Four years ago, Jon Gosselin was living the douche life by partying with skanks on Christian Audigier’s yacht and wearing the finest clothes that Ed Hardy had to offer. Well now, Jon Gosselin can’t even get an invitation to party on Spencer Pratt’s dinghy boat and he can barely afford to buy The Situation’s old Ed Hardy shirts at The Salvation Army. Jon is still living in a cabin in the woods and is waiting tables to pay his bills.
The National Enquirer published a story last week about how Jon has hit “rock bottom” because he’s waiting tables at a restaurant in Beckersville, PA and living in the woods. Entertainment Tonight caught up with Jon and asked him if he’s struggling to pay his bills and he said:
“No, I don’t know why people said that. They said it because I’m waiting tables, which is really disgusting. To think that because you wait tables, or because you have different things, or because you don’t have an 8 to 5 job, that you’re making ends meet.”

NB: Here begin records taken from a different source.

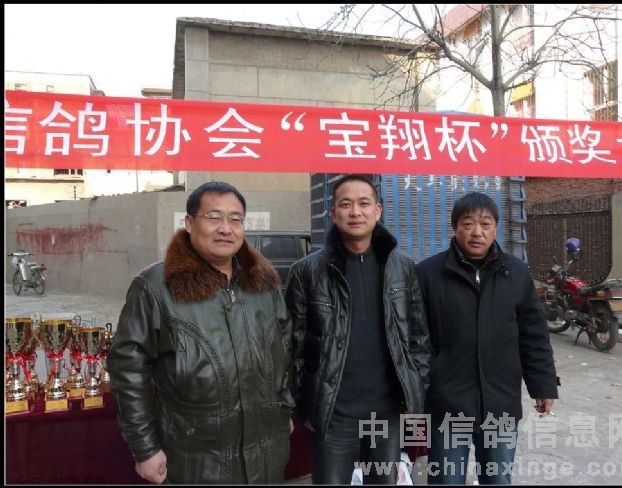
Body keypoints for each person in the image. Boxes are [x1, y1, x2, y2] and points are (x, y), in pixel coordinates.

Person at [107, 181, 294, 484]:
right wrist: (145, 449)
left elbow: (284, 349)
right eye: (214, 217)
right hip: (194, 456)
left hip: (265, 450)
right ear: (190, 223)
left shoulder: (263, 283)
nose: (226, 228)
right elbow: (127, 369)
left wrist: (283, 408)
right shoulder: (156, 287)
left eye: (235, 219)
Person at [285, 174, 432, 484]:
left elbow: (418, 338)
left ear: (377, 210)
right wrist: (304, 406)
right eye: (346, 204)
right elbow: (292, 347)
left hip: (387, 413)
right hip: (332, 415)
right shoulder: (306, 272)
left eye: (364, 203)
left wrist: (413, 394)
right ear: (333, 213)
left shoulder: (402, 267)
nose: (355, 212)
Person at [416, 191, 559, 485]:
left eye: (485, 224)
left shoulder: (516, 273)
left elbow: (533, 335)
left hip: (501, 403)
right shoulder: (428, 274)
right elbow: (416, 341)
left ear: (496, 228)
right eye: (468, 224)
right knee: (446, 480)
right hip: (448, 404)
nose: (477, 232)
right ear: (454, 227)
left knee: (497, 479)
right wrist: (419, 391)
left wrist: (543, 385)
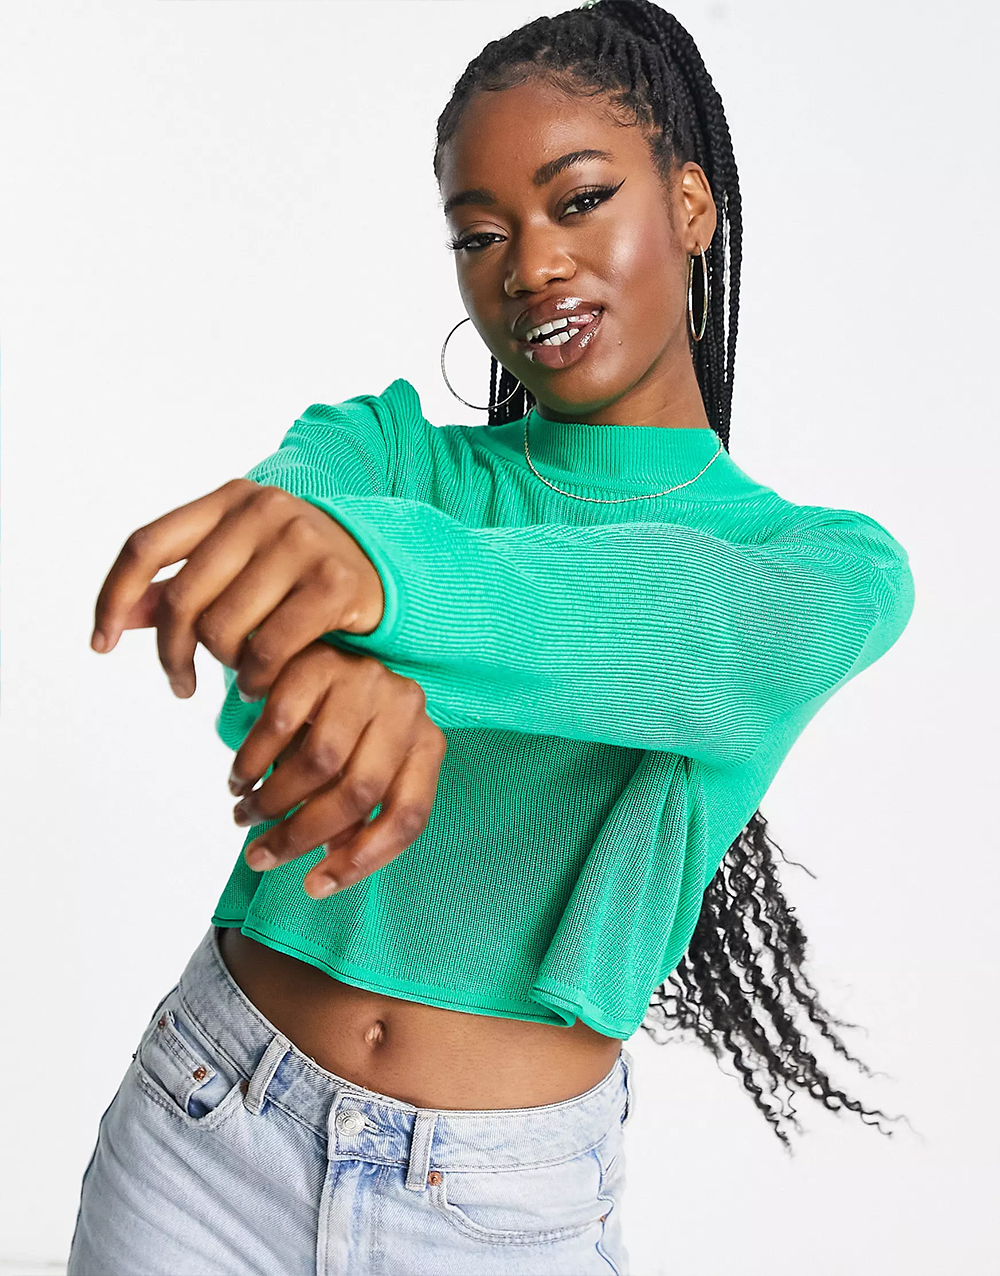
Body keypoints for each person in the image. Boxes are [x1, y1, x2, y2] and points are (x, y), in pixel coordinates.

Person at [66, 2, 915, 1273]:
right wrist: (329, 653)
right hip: (204, 1135)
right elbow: (259, 592)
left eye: (579, 201)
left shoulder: (822, 570)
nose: (529, 265)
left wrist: (379, 597)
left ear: (690, 205)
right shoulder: (377, 450)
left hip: (499, 1213)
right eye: (481, 233)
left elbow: (662, 626)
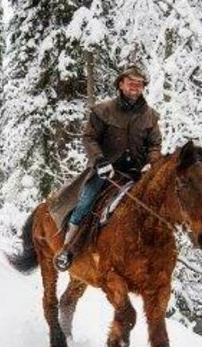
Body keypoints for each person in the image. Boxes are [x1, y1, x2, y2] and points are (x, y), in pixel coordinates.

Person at [55, 66, 162, 271]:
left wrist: (153, 162)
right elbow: (89, 138)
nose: (135, 87)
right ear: (120, 84)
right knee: (86, 202)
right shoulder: (103, 110)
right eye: (131, 82)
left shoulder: (150, 116)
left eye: (139, 83)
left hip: (136, 173)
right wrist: (99, 160)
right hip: (105, 171)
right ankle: (67, 248)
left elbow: (154, 145)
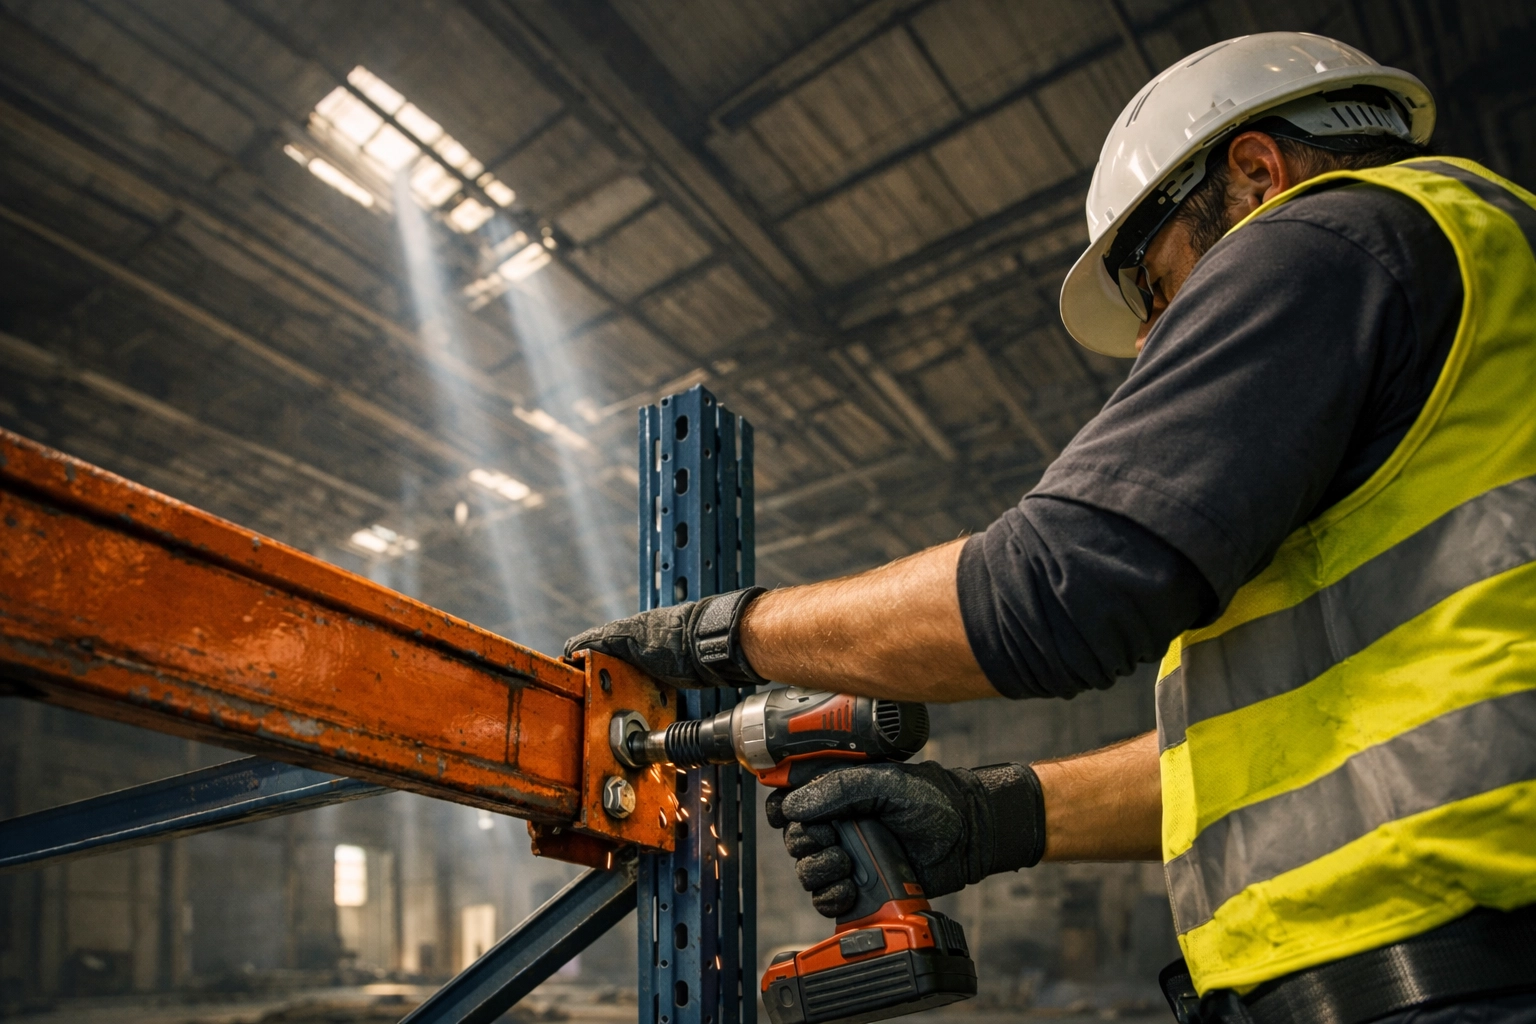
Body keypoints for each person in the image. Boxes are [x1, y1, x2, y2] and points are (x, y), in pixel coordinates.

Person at [567, 32, 1536, 1024]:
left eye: (1152, 282)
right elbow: (1291, 762)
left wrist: (728, 636)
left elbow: (1056, 585)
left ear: (1252, 174)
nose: (1156, 336)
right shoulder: (1476, 284)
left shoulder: (1334, 234)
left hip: (1456, 971)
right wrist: (994, 812)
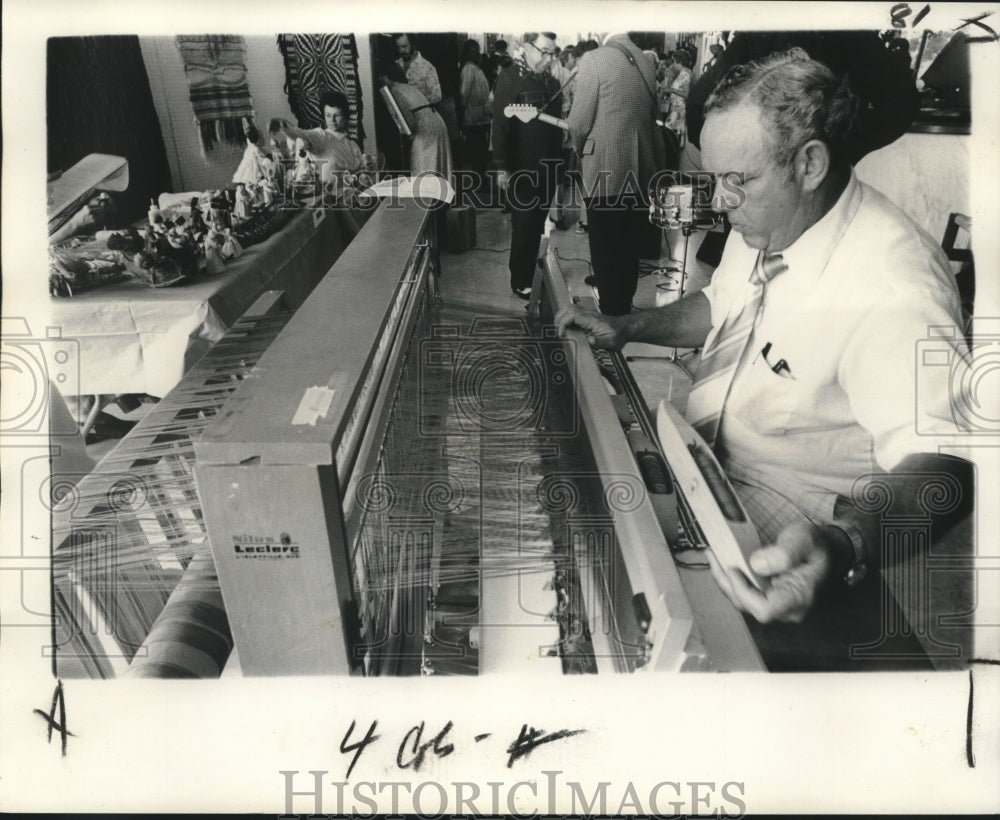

Jon said that he’s hit rock bottom at least 20 times but he keeps bouncing back up. The server job is the only job he could get, because nobody wants to hire his ass.
Okay, who in the hell is saying that Jon hit rock bottom because he’s waiting tables and living in a cabin in the woods? Let’s see, Jon is working a job and when he goes to his peaceful cabin in the woods, he gets to snuggle with a deer (???) instead of hearing his child army screech as Kate Gosselin gnaws on the raw area where his nuts used to be. Jon’s current day life is the opposite of rock bottom.
And here’s ET’s story on this highly important shit:
I love how Entertainment Tonight threw up the words “NO INTERNET! NO TV!” like it’s a really big deal that Jon doesn’t have Internet or television in his cabin. I’m not being sarcastic. They’re right, because having no Internet and no TV is worse than having no running water. I mean, I can’t watch an episode of Beverly Hills Teens when I turn on the faucet!